Global cooling theories in the 70's have not been borne out by the temperature data. Global warming data has been measured many ways over and over again and the trend is clearly there. So you are questioning whether this is anthropogenic or not and whether it should be a justification for public policy changes? The IPCC scientists (whose conclusions, if anything, are overly conservative) largely concurr that anthropogenic contributions to greenhouse gases are a major factor. Whether we change our habits or not, we are in the middle of a huge experiment. Is it prudent to dump so much CO2 and other pollutants into our atmosphere? That is the crux of the matter. When experimenting with the atmosphere, I believe we should err on the side of caution and try to reduce emissions especially when the downside of action is negligible and the downside of inaction is potentially huge. The last time CO2 levels were so high, humans were small populations of hunter-gatherers who could easily move to different habitats. This time we have hundreds of millions of people in coastal areas. Care about poverty? Check out a map of Bangladesh. As you say, the issues are not exclusive.

Rob said...

Well Global Cooling wasn't borne out by the evidence but that didn't stop proponents from trying to succeed in the same way as Global Warming advocates. Makes you immediately pause and go - well how will we not know in 10-20 years (same way with Global Cooling) that there is an issue.

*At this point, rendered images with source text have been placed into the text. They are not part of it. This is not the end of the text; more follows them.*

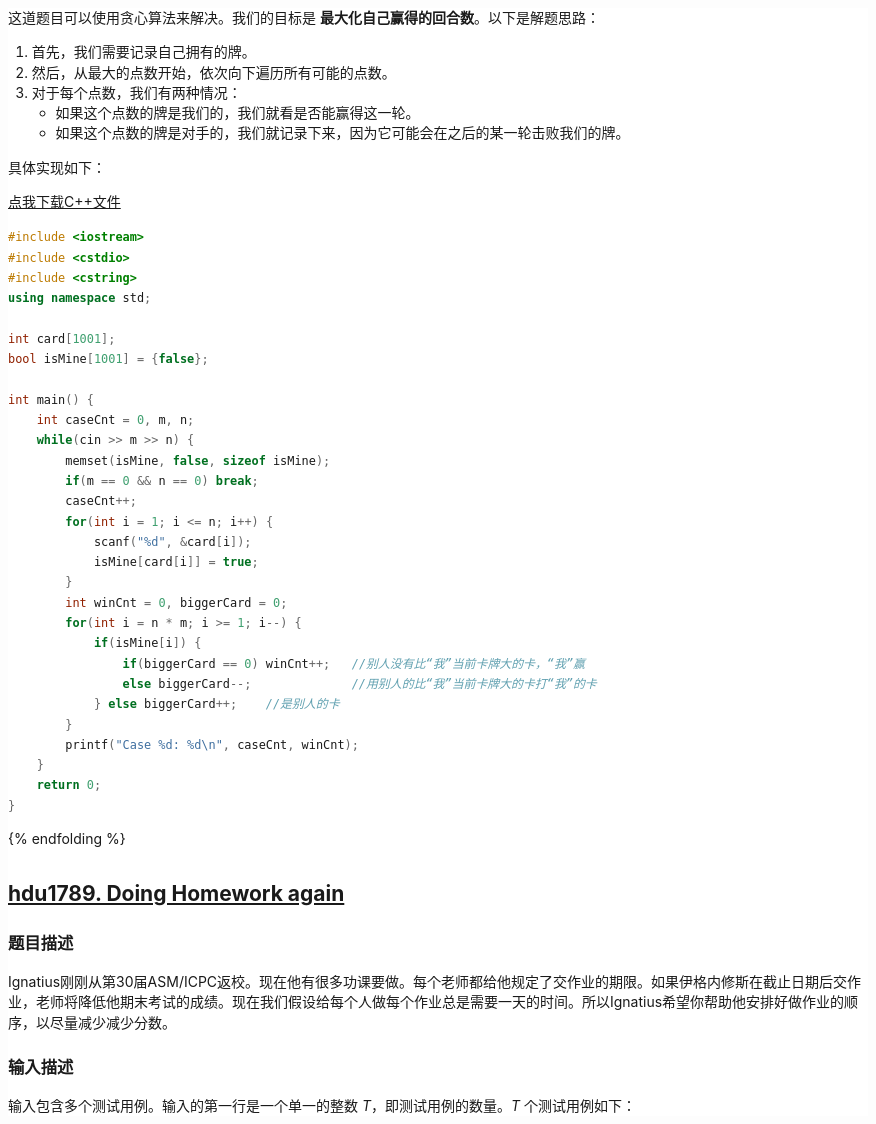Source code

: 这道题目可以使用贪心算法来解决。我们的目标是 __最大化自己赢得的回合数__。以下是解题思路：

1. 首先，我们需要记录自己拥有的牌。
2. 然后，从最大的点数开始，依次向下遍历所有可能的点数。
3. 对于每个点数，我们有两种情况：
   - 如果这个点数的牌是我们的，我们就看是否能赢得这一轮。
   - 如果这个点数的牌是对手的，我们就记录下来，因为它可能会在之后的某一轮击败我们的牌。

具体实现如下：

[点我下载C++文件](https://xingchen8800.github.io/cppcode/速通信息学奥赛一本通3/hdu1338.cpp "下载")

```c++
#include <iostream>
#include <cstdio>
#include <cstring>
using namespace std;

int card[1001];
bool isMine[1001] = {false};

int main() {
    int caseCnt = 0, m, n;
    while(cin >> m >> n) {
        memset(isMine, false, sizeof isMine);
        if(m == 0 && n == 0) break;
        caseCnt++;
        for(int i = 1; i <= n; i++) {
            scanf("%d", &card[i]);
            isMine[card[i]] = true;
        }
        int winCnt = 0, biggerCard = 0;
        for(int i = n * m; i >= 1; i--) {
            if(isMine[i]) {
                if(biggerCard == 0) winCnt++;   //别人没有比“我”当前卡牌大的卡，“我”赢
                else biggerCard--;              //用别人的比“我”当前卡牌大的卡打“我”的卡 
            } else biggerCard++;    //是别人的卡
        }
        printf("Case %d: %d\n", caseCnt, winCnt);
    }
    return 0;
}
```
{% endfolding %}

## [hdu1789. Doing Homework again](https://acm.hdu.edu.cn/showproblem.php?pid=1789)

### 题目描述
Ignatius刚刚从第30届ASM/ICPC返校。现在他有很多功课要做。每个老师都给他规定了交作业的期限。如果伊格内修斯在截止日期后交作业，老师将降低他期末考试的成绩。现在我们假设给每个人做每个作业总是需要一天的时间。所以Ignatius希望你帮助他安排好做作业的顺序，以尽量减少减少分数。
 
### 输入描述
输入包含多个测试用例。输入的第一行是一个单一的整数 $T$，即测试用例的数量。$T$ 个测试用例如下：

Especially since, as many documentaries, articles, news reports have show, those who dissent form the orthodoxy of Global Warming are shunned as apostates.

Again the issue of "we should reduce emissions" - ok but at what level? what cost? There are no solutions in the world - merely trade-offs.

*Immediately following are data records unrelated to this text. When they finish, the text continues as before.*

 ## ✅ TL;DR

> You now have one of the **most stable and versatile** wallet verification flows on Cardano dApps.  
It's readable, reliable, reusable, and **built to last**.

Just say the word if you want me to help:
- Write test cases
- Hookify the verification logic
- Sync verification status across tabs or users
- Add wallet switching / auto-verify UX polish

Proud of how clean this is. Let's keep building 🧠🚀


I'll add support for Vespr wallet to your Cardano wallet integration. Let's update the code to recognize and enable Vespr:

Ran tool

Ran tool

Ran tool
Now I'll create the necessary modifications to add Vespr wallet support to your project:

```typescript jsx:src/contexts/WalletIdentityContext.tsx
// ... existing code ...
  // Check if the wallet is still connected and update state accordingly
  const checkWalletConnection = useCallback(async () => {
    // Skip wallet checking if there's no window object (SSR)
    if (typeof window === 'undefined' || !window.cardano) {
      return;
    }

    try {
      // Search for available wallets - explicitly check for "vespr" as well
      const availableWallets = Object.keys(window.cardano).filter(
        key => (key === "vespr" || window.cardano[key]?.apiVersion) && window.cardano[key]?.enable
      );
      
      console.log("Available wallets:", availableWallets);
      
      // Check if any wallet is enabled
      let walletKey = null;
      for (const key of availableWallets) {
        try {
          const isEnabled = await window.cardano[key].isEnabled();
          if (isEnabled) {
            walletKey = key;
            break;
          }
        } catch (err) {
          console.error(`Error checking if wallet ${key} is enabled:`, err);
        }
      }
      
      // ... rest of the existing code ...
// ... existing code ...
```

You mention poverty - well one of the clearest ways to boost that is to allow industrialization and give the third world a fighting chance against larger economies. Sadly, this global warming debate is helping stunt growth in the developing world.

Same issue as people who are against genetic foods holding up countries in desperate need (ex: Africa) of better crop yields.

A. Annie said...

The assumption that reducing emissions has an unacceptable cost is narrow. Even modest reductions and a mindset that says we don't have to drive everywhere would go a long way. I have made intentional choices about the places I live and work with no detriment to my standard of living. Everything I need is a walk/bicycle/bus ride away. In fact, my standard of living is higher because I have made these decisions. I'm healthier. Where is the downside of encouraging others to make modest sustainable choices and discouraging the unsustainable unhealthy choices that foul the planet?

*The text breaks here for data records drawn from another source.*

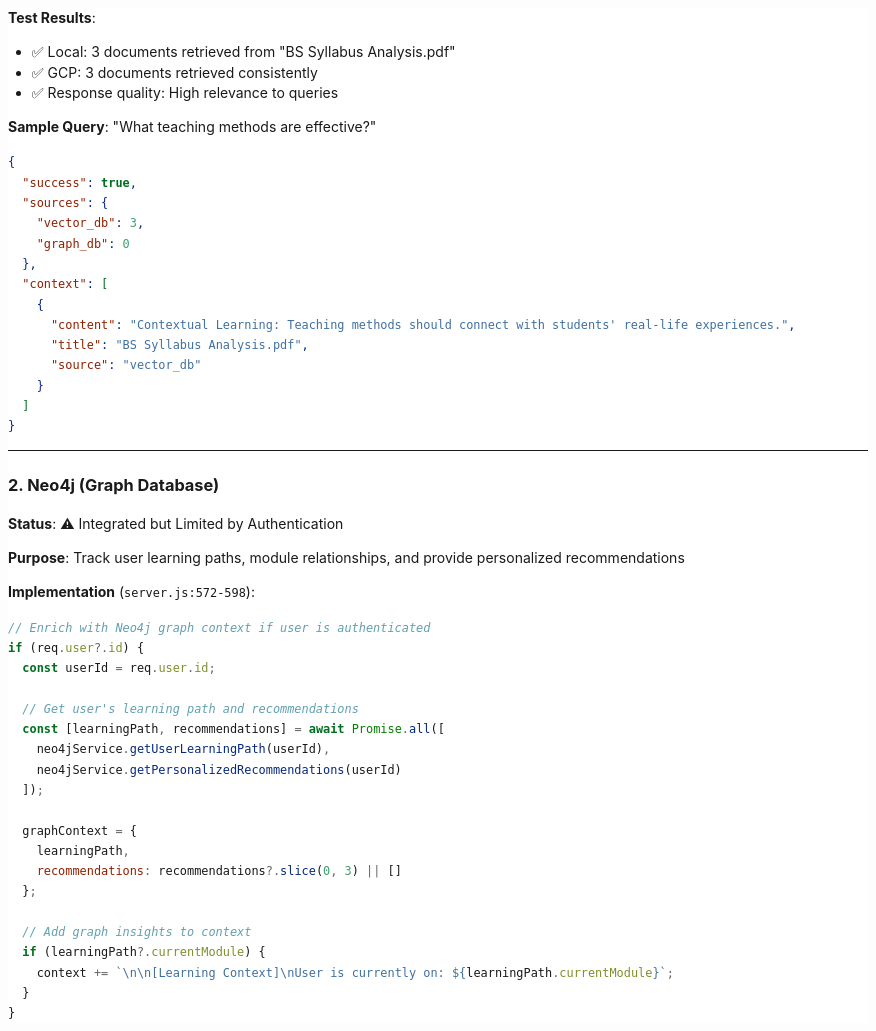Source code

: **Test Results**:
- ✅ Local: 3 documents retrieved from "BS Syllabus Analysis.pdf"
- ✅ GCP: 3 documents retrieved consistently
- ✅ Response quality: High relevance to queries

**Sample Query**: "What teaching methods are effective?"
```json
{
  "success": true,
  "sources": {
    "vector_db": 3,
    "graph_db": 0
  },
  "context": [
    {
      "content": "Contextual Learning: Teaching methods should connect with students' real-life experiences.",
      "title": "BS Syllabus Analysis.pdf",
      "source": "vector_db"
    }
  ]
}
```

---

### 2. Neo4j (Graph Database)
**Status**: ⚠️ Integrated but Limited by Authentication

**Purpose**: Track user learning paths, module relationships, and provide personalized recommendations

**Implementation** (`server.js:572-598`):
```javascript
// Enrich with Neo4j graph context if user is authenticated
if (req.user?.id) {
  const userId = req.user.id;

  // Get user's learning path and recommendations
  const [learningPath, recommendations] = await Promise.all([
    neo4jService.getUserLearningPath(userId),
    neo4jService.getPersonalizedRecommendations(userId)
  ]);

  graphContext = {
    learningPath,
    recommendations: recommendations?.slice(0, 3) || []
  };

  // Add graph insights to context
  if (learningPath?.currentModule) {
    context += `\n\n[Learning Context]\nUser is currently on: ${learningPath.currentModule}`;
  }
}
```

As for GMO's: I'm not against genetically modified crops on the whole. There is a continuum of good to bad. Good example: higher nutrient content (golden rice - the poster child for GMO - was going to cure blindness in all of asia - yet you cannot buy it anywhere. Why? that's another story). Example of Bad GMO: roundup ready crops - These let us dump even more pesticides on to the land and speed up pesticide resistance in wild relatives. Now instead of spraying once or twice, they are spraying 5 or more times per season. There are a whole host of unintended consequences with some of these things.